** WORK TO COMPLETE **
The answer must consist of every line below that holds the word "hypothesis".

══ MATERIALS PROVIDED

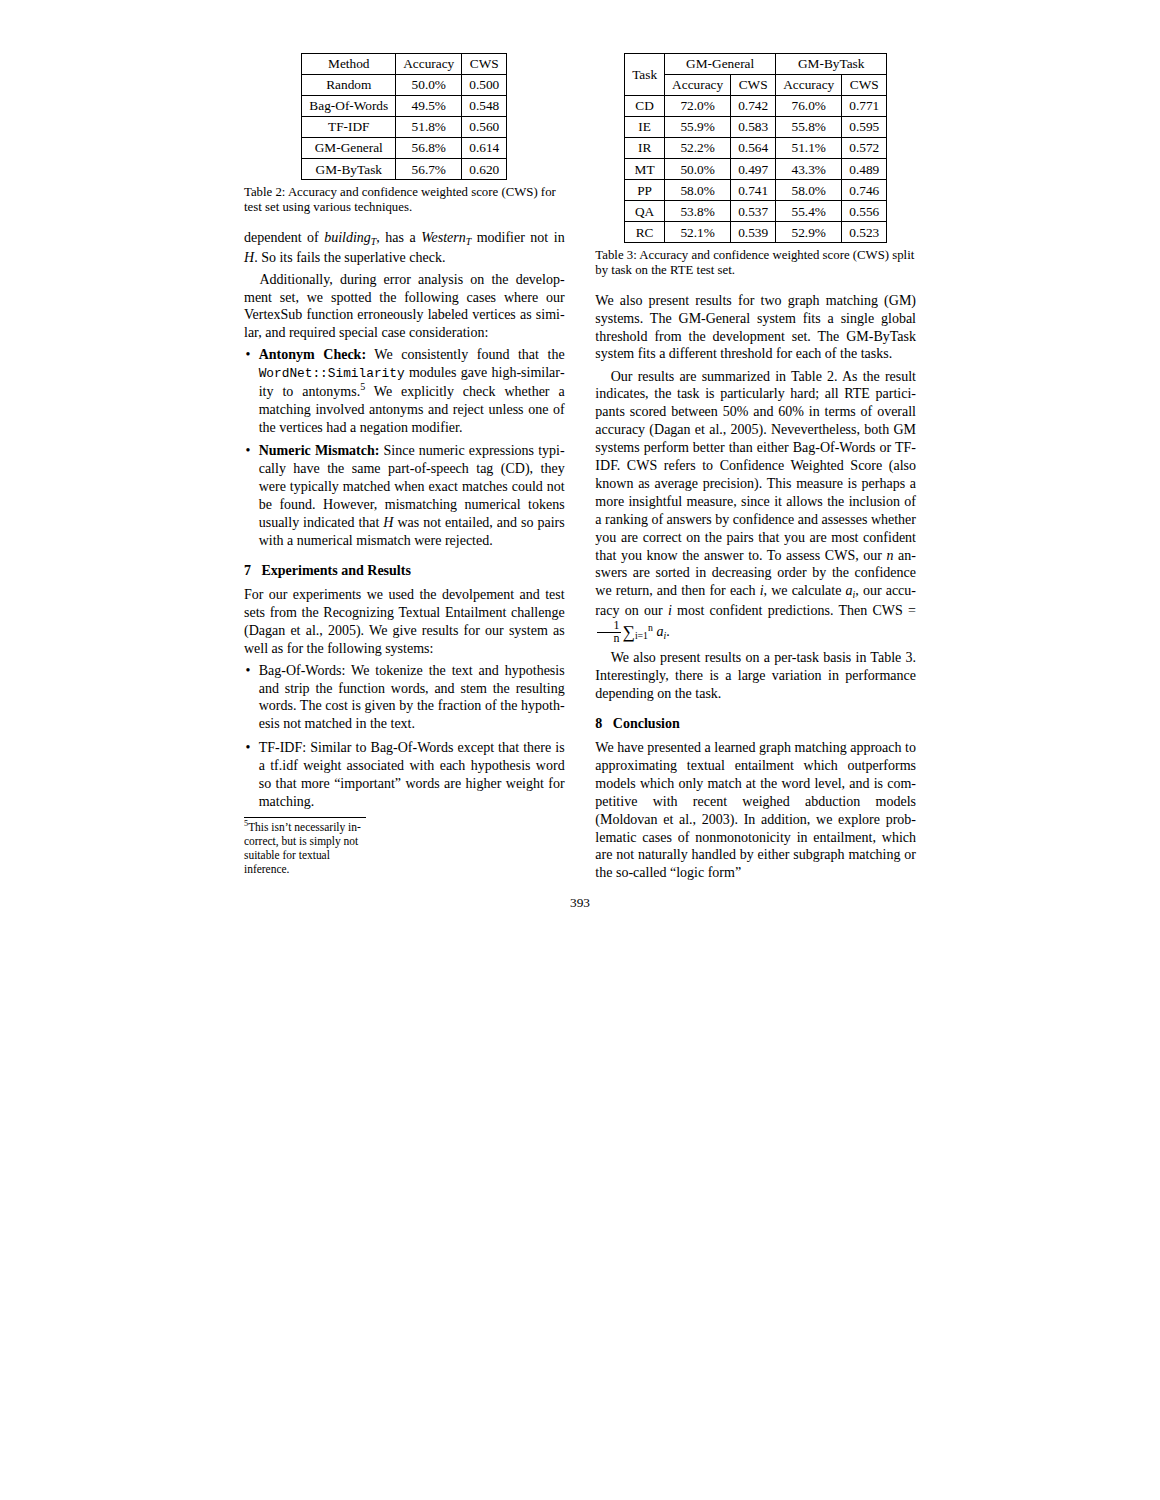| Method | Accuracy | CWS |
| Random | 50.0% | 0.500 |
| Bag-Of-Words | 49.5% | 0.548 |
| TF-IDF | 51.8% | 0.560 |
| GM-General | 56.8% | 0.614 |
| GM-ByTask | 56.7% | 0.620 |
Table 2: Accuracy and confidence weighted score (CWS) for test set using various techniques.
dependent of buildingT, has a WesternT modifier not in H. So its fails the superlative check.
Additionally, during error analysis on the development set, we spotted the following cases where our VertexSub function erroneously labeled vertices as similar, and required special case consideration:
Antonym Check: We consistently found that the WordNet::Similarity modules gave high-similarity to antonyms.5 We explicitly check whether a matching involved antonyms and reject unless one of the vertices had a negation modifier.
Numeric Mismatch: Since numeric expressions typically have the same part-of-speech tag (CD), they were typically matched when exact matches could not be found. However, mismatching numerical tokens usually indicated that H was not entailed, and so pairs with a numerical mismatch were rejected.
7 Experiments and Results
For our experiments we used the devolpement and test sets from the Recognizing Textual Entailment challenge (Dagan et al., 2005). We give results for our system as well as for the following systems:
Bag-Of-Words: We tokenize the text and hypothesis and strip the function words, and stem the resulting words. The cost is given by the fraction of the hypothesis not matched in the text.
TF-IDF: Similar to Bag-Of-Words except that there is a tf.idf weight associated with each hypothesis word so that more “important” words are higher weight for matching.
5This isn’t necessarily incorrect, but is simply not suitable for textual inference.
| Task | GM-General | GM-ByTask |
| Accuracy | CWS | Accuracy | CWS |
| CD | 72.0% | 0.742 | 76.0% | 0.771 |
| IE | 55.9% | 0.583 | 55.8% | 0.595 |
| IR | 52.2% | 0.564 | 51.1% | 0.572 |
| MT | 50.0% | 0.497 | 43.3% | 0.489 |
| PP | 58.0% | 0.741 | 58.0% | 0.746 |
| QA | 53.8% | 0.537 | 55.4% | 0.556 |
| RC | 52.1% | 0.539 | 52.9% | 0.523 |
Table 3: Accuracy and confidence weighted score (CWS) split by task on the RTE test set.
We also present results for two graph matching (GM) systems. The GM-General system fits a single global threshold from the development set. The GM-ByTask system fits a different threshold for each of the tasks.
Our results are summarized in Table 2. As the result indicates, the task is particularly hard; all RTE participants scored between 50% and 60% in terms of overall accuracy (Dagan et al., 2005). Nevevertheless, both GM systems perform better than either Bag-Of-Words or TF-IDF. CWS refers to Confidence Weighted Score (also known as average precision). This measure is perhaps a more insightful measure, since it allows the inclusion of a ranking of answers by confidence and assesses whether you are correct on the pairs that you are most confident that you know the answer to. To assess CWS, our n answers are sorted in decreasing order by the confidence we return, and then for each i, we calculate ai, our accuracy on our i most confident predictions. Then CWS = 1 n∑i=1 n ai.
We also present results on a per-task basis in Table 3. Interestingly, there is a large variation in performance depending on the task.
8 Conclusion
We have presented a learned graph matching approach to approximating textual entailment which outperforms models which only match at the word level, and is competitive with recent weighed abduction models (Moldovan et al., 2003). In addition, we explore problematic cases of nonmonotonicity in entailment, which are not naturally handled by either subgraph matching or the so-called “logic form”
393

════

** TASK RESPONSE **
Bag-Of-Words: We tokenize the text and hypothesis and strip the function words, and stem the resulting words. The cost is given by the fraction of the hypothesis not matched in the text.
TF-IDF: Similar to Bag-Of-Words except that there is a tf.idf weight associated with each hypothesis word so that more “important” words are higher weight for matching.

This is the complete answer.